Data to use =>
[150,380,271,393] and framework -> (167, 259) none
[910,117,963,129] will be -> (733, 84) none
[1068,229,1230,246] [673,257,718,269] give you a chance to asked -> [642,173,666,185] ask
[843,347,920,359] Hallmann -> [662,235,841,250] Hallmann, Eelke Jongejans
==
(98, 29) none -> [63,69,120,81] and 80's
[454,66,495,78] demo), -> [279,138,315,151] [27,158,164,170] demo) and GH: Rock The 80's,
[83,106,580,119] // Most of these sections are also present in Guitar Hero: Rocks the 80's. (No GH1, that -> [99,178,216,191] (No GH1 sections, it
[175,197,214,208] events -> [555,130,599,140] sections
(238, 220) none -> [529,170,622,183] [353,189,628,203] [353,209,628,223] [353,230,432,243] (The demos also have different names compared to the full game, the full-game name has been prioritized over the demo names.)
...
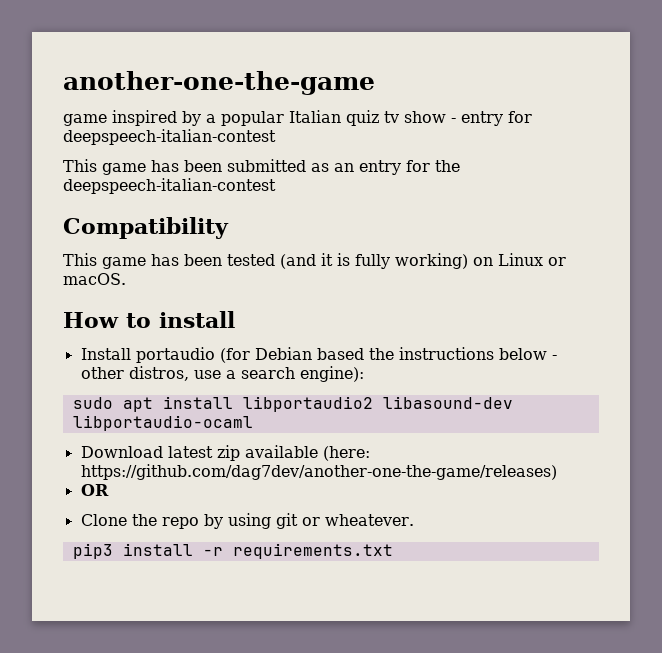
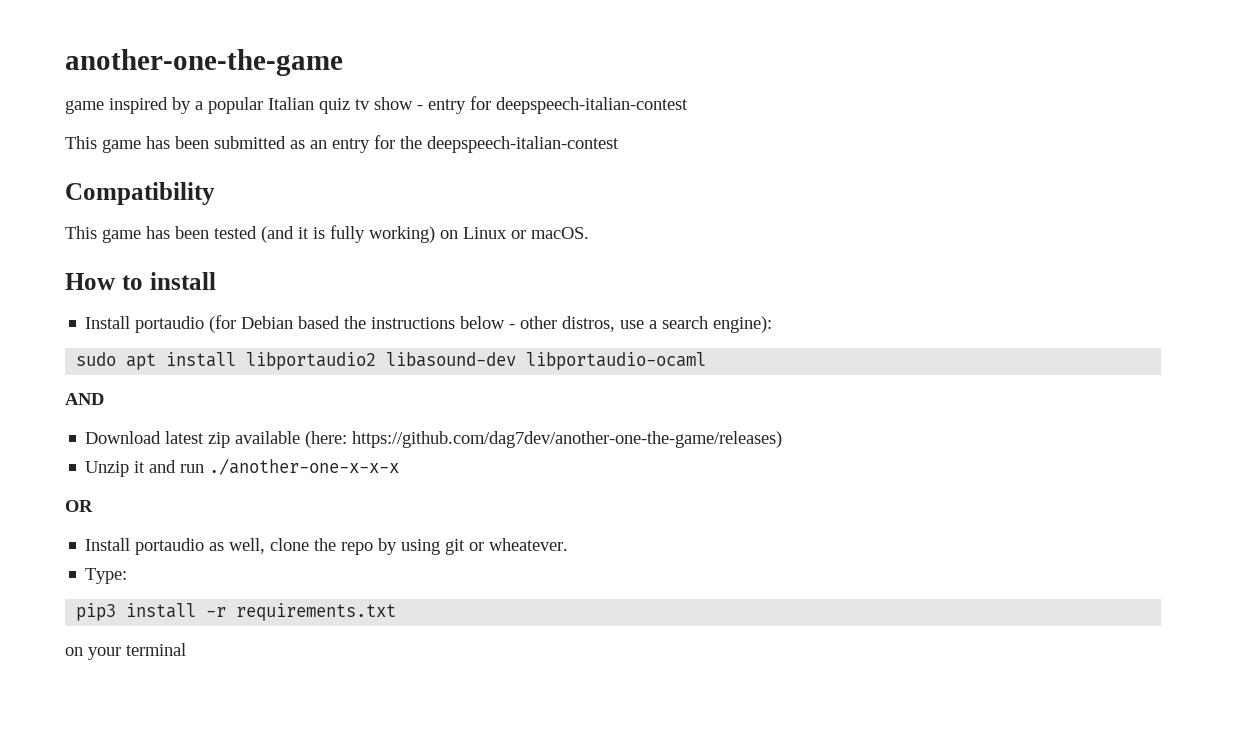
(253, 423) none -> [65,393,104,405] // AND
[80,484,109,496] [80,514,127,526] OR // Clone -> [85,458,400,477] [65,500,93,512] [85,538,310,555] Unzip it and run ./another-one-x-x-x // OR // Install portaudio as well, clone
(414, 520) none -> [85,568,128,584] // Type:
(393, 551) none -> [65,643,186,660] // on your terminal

Task description =>
For every line of the material that holds the word "also", make a copy.

Result below =>
[83,106,580,119] // Most of these sections are also present in Guitar Hero: Rocks the 80's. (No GH1, that -> [99,178,216,191] (No GH1 sections, it
(238, 220) none -> [529,170,622,183] [353,189,628,203] [353,209,628,223] [353,230,432,243] (The demos also have different names compared to the full game, the full-game name has been prioritized over the demo names.)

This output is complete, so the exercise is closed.